Catherine watched them together, saw their embrace, listened to their whispering tenderness, witnessed their passion.

This day she had been raised to the height of her ambition, and yet she must torture herself by spying on her husband and his mistress. Ambition gratified, power would surely one day be hers. It should be her happy fate to bear kings and queens.

And yet, watching her husband with the woman he loved, the Queen of France wept bitterly.

THE TWO QUEENS

QUEEN OF FRANCE! Yet how was her position changed? It was Diane, not Catherine de’ Medici, who had, in effect, mounted the throne of France.

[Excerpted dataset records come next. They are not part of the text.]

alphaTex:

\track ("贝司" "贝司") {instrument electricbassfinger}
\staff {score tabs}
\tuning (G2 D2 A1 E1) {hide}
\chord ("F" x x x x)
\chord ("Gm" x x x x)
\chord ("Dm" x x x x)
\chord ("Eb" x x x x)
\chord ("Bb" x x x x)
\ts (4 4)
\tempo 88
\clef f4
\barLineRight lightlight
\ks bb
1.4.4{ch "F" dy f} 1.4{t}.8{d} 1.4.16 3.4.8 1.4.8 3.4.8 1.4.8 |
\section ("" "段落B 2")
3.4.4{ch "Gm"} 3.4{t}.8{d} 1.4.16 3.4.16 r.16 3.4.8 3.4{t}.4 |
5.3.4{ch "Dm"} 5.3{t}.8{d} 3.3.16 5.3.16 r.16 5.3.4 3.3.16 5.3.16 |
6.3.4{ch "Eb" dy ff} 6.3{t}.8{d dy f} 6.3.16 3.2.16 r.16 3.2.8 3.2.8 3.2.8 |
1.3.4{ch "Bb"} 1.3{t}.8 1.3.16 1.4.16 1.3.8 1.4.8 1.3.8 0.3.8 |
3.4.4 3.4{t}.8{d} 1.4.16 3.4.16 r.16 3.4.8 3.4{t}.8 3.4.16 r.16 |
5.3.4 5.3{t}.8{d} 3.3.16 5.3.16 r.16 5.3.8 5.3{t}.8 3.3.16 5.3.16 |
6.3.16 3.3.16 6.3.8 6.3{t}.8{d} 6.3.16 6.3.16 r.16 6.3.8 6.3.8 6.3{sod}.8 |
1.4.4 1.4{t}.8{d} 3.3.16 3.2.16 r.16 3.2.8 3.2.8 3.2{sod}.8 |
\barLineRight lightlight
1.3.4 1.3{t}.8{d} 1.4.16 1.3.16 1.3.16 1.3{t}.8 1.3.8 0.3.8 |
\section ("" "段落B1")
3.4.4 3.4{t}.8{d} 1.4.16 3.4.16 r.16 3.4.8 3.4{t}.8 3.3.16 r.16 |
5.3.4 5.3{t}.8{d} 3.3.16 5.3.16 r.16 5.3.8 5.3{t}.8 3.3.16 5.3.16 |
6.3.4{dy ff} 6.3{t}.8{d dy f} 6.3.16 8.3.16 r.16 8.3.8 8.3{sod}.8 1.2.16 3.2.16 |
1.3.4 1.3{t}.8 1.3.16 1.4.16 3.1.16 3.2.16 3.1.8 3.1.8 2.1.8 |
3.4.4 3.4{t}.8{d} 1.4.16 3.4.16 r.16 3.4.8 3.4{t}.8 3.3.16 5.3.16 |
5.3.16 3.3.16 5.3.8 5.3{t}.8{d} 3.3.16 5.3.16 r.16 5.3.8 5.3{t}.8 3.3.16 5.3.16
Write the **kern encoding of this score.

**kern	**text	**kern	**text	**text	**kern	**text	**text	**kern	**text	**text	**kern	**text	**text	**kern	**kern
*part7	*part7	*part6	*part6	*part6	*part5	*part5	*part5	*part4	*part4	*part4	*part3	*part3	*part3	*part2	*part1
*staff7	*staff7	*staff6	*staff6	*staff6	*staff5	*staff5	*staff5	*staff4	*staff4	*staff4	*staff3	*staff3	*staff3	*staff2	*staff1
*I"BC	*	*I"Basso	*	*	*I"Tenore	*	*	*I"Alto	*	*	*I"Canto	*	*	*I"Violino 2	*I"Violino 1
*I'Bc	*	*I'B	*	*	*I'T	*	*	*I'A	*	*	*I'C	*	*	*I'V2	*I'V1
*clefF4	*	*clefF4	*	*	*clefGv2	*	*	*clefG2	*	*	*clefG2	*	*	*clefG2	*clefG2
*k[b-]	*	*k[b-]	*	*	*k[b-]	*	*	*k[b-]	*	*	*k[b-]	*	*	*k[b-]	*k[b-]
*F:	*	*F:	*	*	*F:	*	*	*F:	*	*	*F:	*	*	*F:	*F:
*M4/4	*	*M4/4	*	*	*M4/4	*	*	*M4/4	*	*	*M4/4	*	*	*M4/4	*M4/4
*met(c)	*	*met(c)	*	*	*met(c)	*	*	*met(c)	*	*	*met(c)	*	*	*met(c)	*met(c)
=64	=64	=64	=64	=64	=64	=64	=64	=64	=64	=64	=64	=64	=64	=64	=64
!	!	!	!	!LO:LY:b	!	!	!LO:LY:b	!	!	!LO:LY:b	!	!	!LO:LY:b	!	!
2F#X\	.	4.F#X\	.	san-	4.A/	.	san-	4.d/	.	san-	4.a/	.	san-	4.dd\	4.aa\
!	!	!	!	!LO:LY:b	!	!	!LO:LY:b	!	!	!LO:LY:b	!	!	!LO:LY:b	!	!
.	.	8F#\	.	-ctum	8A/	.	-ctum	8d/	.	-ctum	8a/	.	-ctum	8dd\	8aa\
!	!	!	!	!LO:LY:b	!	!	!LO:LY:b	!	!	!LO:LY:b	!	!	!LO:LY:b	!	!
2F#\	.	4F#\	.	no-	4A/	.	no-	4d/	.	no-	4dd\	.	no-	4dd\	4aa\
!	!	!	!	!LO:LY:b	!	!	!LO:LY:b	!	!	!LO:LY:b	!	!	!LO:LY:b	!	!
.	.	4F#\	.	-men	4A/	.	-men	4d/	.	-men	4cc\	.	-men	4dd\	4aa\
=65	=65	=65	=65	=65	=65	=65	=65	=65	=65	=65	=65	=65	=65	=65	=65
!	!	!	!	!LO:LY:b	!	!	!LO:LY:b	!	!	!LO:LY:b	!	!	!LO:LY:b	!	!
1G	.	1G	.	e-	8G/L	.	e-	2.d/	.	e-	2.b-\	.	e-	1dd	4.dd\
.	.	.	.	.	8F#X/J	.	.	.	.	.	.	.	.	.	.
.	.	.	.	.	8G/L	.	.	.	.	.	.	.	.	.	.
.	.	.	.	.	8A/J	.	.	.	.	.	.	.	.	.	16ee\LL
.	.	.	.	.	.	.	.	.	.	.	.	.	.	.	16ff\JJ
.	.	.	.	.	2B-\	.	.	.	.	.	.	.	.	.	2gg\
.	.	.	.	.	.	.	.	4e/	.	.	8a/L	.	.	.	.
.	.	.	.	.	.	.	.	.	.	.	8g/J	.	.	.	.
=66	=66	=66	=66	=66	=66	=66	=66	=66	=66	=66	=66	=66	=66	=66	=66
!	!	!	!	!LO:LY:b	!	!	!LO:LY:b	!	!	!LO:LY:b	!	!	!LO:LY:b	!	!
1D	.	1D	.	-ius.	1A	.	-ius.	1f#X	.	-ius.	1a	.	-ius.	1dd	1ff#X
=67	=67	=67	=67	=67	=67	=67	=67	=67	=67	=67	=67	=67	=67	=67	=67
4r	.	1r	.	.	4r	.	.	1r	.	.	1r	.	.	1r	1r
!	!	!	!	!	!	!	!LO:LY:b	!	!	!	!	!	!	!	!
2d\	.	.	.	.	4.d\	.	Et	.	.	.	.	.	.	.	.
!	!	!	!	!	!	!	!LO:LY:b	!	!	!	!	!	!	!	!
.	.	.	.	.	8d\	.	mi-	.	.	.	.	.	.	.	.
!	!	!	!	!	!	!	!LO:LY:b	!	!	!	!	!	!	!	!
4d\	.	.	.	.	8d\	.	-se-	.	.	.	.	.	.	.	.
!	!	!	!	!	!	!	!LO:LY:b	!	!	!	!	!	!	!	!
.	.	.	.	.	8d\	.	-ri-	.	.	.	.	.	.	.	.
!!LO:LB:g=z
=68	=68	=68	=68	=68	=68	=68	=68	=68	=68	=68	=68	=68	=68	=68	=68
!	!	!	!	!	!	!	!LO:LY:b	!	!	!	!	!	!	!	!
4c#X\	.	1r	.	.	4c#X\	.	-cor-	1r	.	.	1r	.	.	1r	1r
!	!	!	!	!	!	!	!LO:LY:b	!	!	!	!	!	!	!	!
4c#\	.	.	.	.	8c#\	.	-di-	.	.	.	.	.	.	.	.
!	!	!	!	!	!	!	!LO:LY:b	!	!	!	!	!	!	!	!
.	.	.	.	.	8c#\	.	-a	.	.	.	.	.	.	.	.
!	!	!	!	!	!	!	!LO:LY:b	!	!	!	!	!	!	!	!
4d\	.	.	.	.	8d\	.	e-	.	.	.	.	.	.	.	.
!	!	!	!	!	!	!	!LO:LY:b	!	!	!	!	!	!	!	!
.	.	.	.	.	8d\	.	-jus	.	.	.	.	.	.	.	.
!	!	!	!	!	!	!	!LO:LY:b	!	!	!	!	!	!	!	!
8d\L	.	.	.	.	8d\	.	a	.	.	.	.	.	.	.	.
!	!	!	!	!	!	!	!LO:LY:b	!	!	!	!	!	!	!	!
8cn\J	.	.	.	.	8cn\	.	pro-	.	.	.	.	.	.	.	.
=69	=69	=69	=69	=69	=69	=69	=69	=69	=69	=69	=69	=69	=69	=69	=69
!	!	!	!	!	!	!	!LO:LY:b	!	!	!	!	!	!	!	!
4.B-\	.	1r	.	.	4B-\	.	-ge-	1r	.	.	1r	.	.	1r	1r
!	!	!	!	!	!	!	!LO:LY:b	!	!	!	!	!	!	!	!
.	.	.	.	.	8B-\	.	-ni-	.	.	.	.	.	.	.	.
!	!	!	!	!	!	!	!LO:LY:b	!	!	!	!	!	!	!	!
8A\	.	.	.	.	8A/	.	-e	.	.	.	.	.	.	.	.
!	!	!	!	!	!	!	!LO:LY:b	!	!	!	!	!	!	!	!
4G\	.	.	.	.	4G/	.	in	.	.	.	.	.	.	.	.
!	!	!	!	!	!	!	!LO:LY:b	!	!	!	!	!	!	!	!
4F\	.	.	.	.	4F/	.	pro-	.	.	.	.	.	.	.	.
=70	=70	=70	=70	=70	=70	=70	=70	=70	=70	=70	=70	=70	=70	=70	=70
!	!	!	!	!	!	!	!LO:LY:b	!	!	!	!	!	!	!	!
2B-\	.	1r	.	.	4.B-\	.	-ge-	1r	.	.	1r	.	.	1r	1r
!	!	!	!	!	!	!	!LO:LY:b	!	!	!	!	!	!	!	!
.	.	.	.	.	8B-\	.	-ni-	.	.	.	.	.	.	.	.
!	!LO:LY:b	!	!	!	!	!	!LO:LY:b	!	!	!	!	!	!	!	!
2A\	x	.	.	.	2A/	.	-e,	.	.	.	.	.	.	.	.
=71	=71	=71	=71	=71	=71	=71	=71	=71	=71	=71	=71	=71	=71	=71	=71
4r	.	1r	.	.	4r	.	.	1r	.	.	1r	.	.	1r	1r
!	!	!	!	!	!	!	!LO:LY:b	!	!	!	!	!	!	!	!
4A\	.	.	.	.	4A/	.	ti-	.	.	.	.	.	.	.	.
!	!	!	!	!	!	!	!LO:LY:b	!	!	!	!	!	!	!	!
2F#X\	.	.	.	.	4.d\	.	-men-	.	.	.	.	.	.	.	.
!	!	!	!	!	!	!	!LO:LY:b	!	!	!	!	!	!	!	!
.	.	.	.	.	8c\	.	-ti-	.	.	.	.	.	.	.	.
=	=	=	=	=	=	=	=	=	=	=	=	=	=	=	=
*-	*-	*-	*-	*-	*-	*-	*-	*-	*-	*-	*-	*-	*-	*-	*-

Everywhere now could be seen the King’s initial intwined, not with that of his wife, as etiquette asked, but with that of his mistress. Two D s overlapping (one reversed) with a horizontal stroke binding them to form an H, . They were worked into the masonry, they were embroidered on banners; and even on his clothes, Henry wore them as an ornament.

Catherine continued to smile and none would have guessed that within her burned a desire to deface those entwined letters whenever she saw them. She pretended, as did the more kindly people who surrounded her, that the letters were two C s and an H, not two D s. It made it less humiliating that this could be assumed.

So she went about the court graciously, giving no sign of misery in her heart. She had her own circle now, and she saw that it was conducted with the utmost decorum. All the ladies and gentlemen who surrounded her went in awe of her. She was an enigma. It was not easy to understand how one, continually subjected to humiliation, could preserve such dignity. At times she would seem almost prim; any sign of misconduct in her women would be immediately and drastically dealt with; and yet there were occasions when a coarse jest could bring forth that loud and sudden laughter. The Queen of France was a foreigner; no one could forget that, and no one could love her. She knew this, and she told herself she did not care. There was only one person in the world whose affection she cared about and she had come to believe that patience would bring her that.